Mas não foram apenas os poucos retratos que ele executava apenas a quem dedicava afeto especial, que fez de Chanina um grande artista. Colorista emérito aprendeu desenho e pintura com o mestre de quase todos os artistas e pintores de sua geração, Alberto da Veiga Guignard e Franz Weissmann. Do primeiro, herdou a coragem dos usos das cores, o desenho de linhas puras e a encantadora perspectiva, em especial, os quadros de paisagens de Ouro Preto dos anos 1960. Do segundo, tentou fazer algumas esculturas, mas desistiu cedo. Sua paixão e seu talento eram as telas, as cores e os pincéis. Pintou Ouro Preto com a mesma paixão do velho mestre, escolhendo os ângulos que mais lhe tocava e sabedor de que estava autorizado a acrescentar no quadro o que desejasse para compor sua sinfonia em cores. Mas a sua marca registrada eram suas famosas pinturas de mulheres, verdadeiras Evas imortais, pinturas bem elaboradas, contendo olhares misteriosos cheios de lirismo e ternura. Como ele permaneceu solteiro e tinha vida espartana, é incompreensível como Chanina era capaz de captar e transmitir para a tela esses mistérios de mulheres fatais. A explicação é única: coisa de artista. Nosso saudoso pintor tinha o privilégio da herança filogenética de seu povo a demonstrar humanismo, representado pela preferência absoluta da pintura da figura humana, quase sempre mulheres com flores ou com pombas. Privilégio que vemos na maioria dos artistas judeus e cuja temática é sempre o ser humano.
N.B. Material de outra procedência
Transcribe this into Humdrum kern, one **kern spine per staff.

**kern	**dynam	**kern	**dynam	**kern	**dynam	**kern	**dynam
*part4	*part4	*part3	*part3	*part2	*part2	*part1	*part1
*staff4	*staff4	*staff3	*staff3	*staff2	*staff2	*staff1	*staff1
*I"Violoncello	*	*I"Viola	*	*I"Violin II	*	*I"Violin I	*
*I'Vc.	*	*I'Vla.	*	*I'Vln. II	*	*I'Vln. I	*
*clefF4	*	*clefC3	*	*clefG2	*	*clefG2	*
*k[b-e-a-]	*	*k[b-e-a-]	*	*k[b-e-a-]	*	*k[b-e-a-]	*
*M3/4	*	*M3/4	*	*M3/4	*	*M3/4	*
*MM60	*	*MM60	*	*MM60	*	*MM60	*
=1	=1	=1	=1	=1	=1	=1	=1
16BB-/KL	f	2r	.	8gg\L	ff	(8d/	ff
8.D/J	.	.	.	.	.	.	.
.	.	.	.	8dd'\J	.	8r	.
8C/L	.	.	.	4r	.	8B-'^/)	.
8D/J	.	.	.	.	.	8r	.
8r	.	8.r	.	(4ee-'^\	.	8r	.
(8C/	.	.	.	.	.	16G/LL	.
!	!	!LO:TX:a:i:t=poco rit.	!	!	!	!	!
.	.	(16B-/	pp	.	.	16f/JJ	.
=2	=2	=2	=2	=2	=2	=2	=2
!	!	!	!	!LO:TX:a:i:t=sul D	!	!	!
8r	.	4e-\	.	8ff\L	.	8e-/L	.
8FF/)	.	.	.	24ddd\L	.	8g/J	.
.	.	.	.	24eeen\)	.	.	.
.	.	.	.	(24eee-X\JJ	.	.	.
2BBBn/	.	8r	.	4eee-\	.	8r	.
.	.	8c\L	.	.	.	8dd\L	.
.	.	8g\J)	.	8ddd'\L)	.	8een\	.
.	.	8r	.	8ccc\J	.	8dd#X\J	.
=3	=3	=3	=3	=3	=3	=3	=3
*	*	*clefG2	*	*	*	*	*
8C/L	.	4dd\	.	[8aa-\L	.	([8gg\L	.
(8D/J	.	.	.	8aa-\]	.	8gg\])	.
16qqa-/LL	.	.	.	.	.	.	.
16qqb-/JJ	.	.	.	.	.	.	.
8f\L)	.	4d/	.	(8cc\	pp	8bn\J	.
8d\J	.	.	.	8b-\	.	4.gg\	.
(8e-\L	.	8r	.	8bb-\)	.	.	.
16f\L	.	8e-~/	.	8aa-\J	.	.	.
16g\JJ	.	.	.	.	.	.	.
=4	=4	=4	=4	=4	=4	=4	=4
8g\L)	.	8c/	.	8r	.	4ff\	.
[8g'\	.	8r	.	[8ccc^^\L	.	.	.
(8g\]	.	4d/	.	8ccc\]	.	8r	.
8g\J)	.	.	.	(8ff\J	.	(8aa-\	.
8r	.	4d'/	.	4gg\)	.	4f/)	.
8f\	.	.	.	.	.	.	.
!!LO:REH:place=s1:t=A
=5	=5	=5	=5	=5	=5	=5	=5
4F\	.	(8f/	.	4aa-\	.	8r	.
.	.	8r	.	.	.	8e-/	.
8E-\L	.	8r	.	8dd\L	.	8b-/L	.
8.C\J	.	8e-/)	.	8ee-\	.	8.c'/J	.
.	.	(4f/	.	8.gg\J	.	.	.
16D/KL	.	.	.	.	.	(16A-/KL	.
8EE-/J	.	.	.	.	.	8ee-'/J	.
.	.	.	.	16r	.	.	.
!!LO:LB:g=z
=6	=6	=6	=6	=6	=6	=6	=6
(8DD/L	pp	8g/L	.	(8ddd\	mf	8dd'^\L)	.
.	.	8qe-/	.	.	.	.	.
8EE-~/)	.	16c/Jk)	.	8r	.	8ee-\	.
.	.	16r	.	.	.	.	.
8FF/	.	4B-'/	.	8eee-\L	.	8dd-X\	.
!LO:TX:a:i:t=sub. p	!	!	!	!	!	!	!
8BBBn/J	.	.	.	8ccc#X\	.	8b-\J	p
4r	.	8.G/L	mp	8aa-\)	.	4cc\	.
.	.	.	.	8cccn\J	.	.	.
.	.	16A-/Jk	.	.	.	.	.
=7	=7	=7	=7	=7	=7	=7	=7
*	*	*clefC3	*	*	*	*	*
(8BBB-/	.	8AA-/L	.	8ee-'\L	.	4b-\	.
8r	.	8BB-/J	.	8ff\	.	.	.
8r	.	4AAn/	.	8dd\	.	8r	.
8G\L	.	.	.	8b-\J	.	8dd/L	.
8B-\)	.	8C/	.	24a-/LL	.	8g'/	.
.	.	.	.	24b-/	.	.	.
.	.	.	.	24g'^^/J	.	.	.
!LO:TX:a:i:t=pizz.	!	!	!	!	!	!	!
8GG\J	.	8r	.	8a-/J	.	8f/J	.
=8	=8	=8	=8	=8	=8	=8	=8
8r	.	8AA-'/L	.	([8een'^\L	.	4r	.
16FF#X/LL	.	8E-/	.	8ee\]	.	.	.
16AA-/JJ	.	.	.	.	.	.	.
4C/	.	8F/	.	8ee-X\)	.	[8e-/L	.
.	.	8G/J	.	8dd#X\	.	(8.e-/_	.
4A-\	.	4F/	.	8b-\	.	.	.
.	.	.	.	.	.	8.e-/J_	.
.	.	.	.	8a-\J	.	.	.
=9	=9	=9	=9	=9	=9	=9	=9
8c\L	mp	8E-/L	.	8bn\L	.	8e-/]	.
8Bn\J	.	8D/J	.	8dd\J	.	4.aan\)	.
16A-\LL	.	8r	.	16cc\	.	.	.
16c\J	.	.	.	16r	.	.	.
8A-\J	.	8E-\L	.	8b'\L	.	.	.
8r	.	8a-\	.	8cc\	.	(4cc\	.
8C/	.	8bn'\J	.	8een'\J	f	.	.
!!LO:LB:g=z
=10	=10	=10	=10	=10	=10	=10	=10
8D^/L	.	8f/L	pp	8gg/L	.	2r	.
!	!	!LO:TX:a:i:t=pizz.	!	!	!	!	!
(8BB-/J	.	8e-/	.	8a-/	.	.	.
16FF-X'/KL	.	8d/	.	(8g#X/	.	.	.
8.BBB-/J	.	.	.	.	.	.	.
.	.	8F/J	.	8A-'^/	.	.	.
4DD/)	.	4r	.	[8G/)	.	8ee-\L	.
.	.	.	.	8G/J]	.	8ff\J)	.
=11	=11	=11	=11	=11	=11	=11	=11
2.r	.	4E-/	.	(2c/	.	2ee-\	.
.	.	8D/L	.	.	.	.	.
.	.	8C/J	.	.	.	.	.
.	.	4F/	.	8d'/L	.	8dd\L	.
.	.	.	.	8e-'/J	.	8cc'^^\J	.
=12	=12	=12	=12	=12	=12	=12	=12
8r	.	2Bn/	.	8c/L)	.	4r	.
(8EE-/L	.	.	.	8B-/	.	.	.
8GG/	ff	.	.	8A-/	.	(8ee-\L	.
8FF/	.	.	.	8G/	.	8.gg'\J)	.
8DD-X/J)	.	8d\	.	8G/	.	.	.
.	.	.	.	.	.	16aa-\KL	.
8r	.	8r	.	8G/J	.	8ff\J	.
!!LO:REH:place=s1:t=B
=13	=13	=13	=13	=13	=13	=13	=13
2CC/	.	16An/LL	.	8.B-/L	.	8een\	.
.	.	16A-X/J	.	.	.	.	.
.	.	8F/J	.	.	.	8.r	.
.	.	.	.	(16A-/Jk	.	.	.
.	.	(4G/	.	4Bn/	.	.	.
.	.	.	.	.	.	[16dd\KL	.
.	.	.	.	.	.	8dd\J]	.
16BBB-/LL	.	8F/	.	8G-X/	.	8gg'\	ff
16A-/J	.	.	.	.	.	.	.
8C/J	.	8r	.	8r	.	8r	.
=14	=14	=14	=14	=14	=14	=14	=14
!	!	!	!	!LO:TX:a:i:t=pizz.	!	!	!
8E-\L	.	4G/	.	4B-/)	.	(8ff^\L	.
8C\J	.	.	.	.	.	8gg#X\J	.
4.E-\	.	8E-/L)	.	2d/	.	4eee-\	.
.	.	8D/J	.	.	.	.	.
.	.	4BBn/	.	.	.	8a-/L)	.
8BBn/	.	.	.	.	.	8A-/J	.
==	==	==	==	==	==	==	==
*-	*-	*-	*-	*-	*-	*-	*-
Na história da arte o que ouvimos e sabemos é a biografia de pintores descobertos e valorizados depois de mortos. Isso não ocorre mais com a freqüência de cinqüenta anos atrás, porque a quantidade de colecionadores e até de investidores em arte aumentou consideravelmente e a maioria dos artistas, hoje, não pode se queixar de dinheiro por falta de venda. Chanina clinicou alguns anos e somente achou que poderia ser artista profissional depois daquela célebre encomenda. Mas nos casos em que ainda ocorre a falta de reconhecimento, o que vemos é a crueldade do grande público que não percebe o que o artista vê com antecedência de dezenas de anos e que, por isso, é injustamente ignorado ou desvalorizado. Exemplos desses pintores não faltam na história: Vermeer, Van Gogh, Gauguin, Ismael Nery, El Greco e o nosso Guignard, todos valorizados depois de mortos. Alguns deles, séculos depois de desaparecidos. É possível que Chanina, no futuro, faça parte dessa lista, tão bom foi o seu legado pictórico. Metade dessa injustiça comercial, se ela existe, talvez possa ser atribuída a ele próprio, por causa do seu jeito arredio de tratar potenciais compradores; a outra metade fica por conta, novamente, do grande público, sempre anacrônico nas descoberta das artes e de seus criadores.